Die britische Rüstungsexperten Tom Cheshire und Justin Bronk führen aus: „Wenn die Crew Flug MH017 in rund 85 Kilometer Entfernung ortete, hätte sie fünf bis zehn Minuten Zeit gehabt, das Flugzeug zu erfassen, zu feuern und dann den Standort zu wechseln. Das Buk benutzt Radar, nicht Infrarot. Es wäre schwierig, ein Kampfflugzeug für ein Passagierflugzeug zu halten. Aber militärische Transportflugzeuge sehen so ähnlich aus. Oder die Crew zielte auf ein anderes Flugzeug in der Gegend und geriet aus Versehen an MH017.“

Zur Klärung muss laut Experten als Erstes ein Buk-Radarsignal geortet werden. Russische Stellen berichteten am Freitag, sie hätten am Donnerstag ukrainische Buk-Signale erfasst – unklar ist, wo.

Flugschreiber gesichert

Dann müssen die Flugschreiber und Fluginstrumente ausgewertet werden.
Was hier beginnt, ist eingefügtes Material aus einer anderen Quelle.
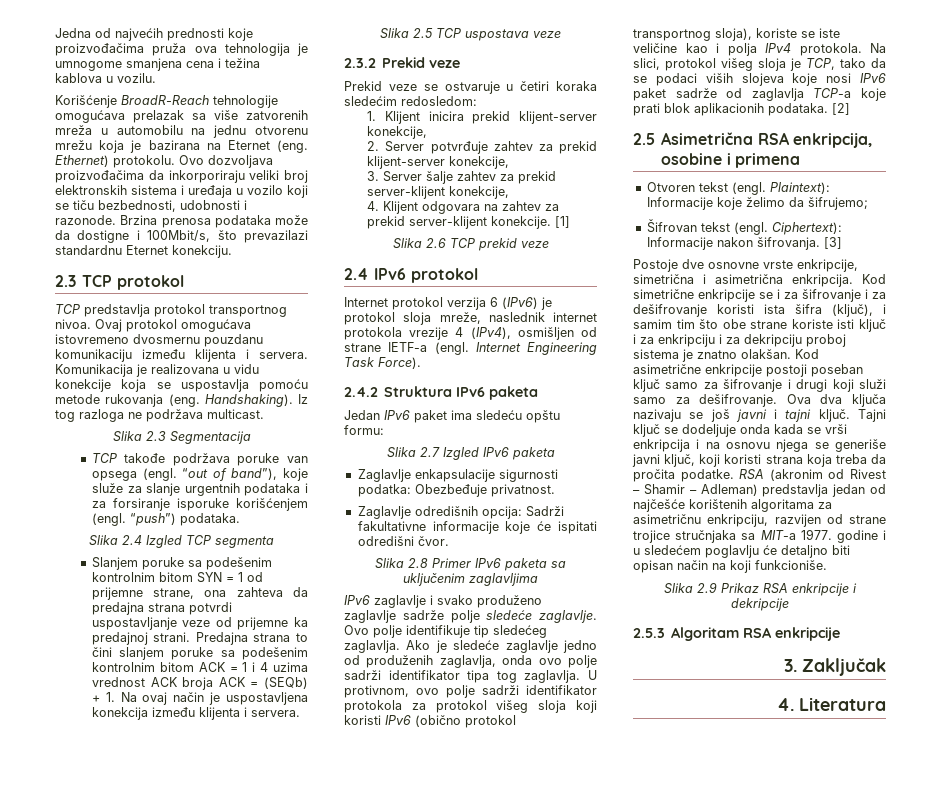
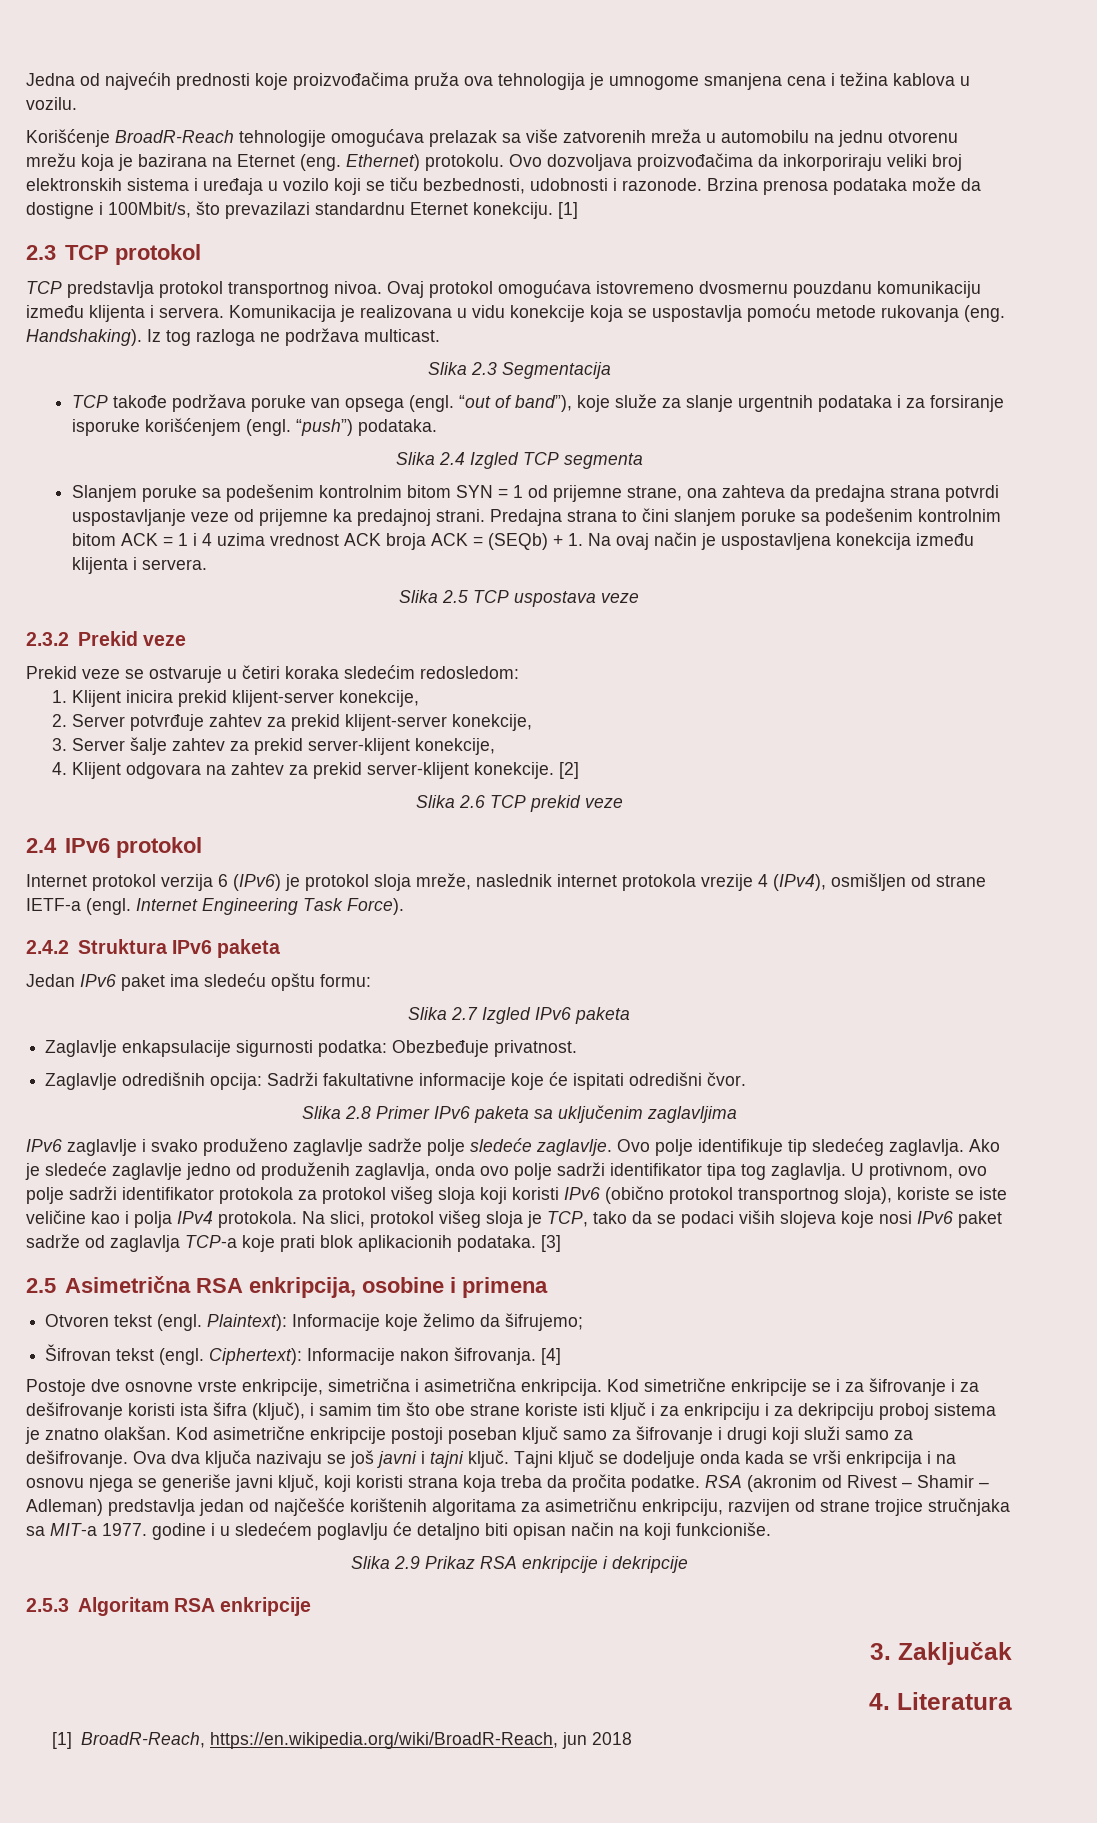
(232, 251) none -> [558,202,578,219] [1]
[555,216,571,228] [1] -> [559,762,580,779] [2]
[832,103,850,115] [2] -> [541,1235,561,1252] [3]
[823,237,842,249] [3] -> [541,1348,562,1365] [4]
(886, 704) none -> [52,1732,633,1749] // [1] BroadR-Reach, https://en.wikipedia.org/wiki/BroadR-Reach, jun 2018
Ein Mitarbeiter Strelkows erklärte am Freitag, seine Truppen hätten acht der zwölf „Aufzeichungsinstrumente“ der Maschine gesichert – darunter vermutlich die zwei Flugschreiber. Diese würden jetzt nach Moskau geschickt.
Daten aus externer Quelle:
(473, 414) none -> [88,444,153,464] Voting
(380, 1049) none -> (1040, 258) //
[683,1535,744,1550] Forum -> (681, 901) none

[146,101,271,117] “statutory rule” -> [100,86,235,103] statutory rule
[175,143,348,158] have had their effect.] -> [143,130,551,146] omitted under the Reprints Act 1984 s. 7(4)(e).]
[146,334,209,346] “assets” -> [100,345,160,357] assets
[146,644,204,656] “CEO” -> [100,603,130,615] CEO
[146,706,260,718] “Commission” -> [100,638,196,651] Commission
Wenn das stimmt – was Russland bestreitet –, wäre es ein Problem. Unter internationalen Luftfahrtrichtlinien führt bei einem Flugzeugabsturz die Regierung des Landes, in der sich der Absturz ereignete, die Untersuchungen. Also in diesem Fall die Regierung der Ukraine. Anspruch auf Mitwirkung haben auch Malaysia als Eigentümer des Flugzeuges, die USA als Heimat des Herstellers Boeing und die Niederlande als Abflugland. Nicht aber Russland.

Die Untersuchung am Boden gestaltet sich schwierig. Rettungsmannschaften unter Bewachung bewaffneter Separatisten drangen am Donnerstagabend an die Absturzstelle vor, ebenso Anwohner der Gegend, die Wertgegenstände mitnahmen. Ob internationale Ermittler Zugang erhalten, müsse noch besprochen werden, hieß es von Separatistenseite. Die OSZE nahm am Freitag mit den Separatisten Gespräche darüber auf, ob Beobachter über einen „Korridor“ zum Flugzeugwrack kommen könnten, und schickte ein erstes 30-köpfiges Team per Hubschrauber zur Absturzstelle.

Am Boden liegen jetzt Wrack- und Leichenteile über 15 Kilometer verstreut. Die beiden Enden der Maschine liegen 9 Kilometer voneinander entfernt.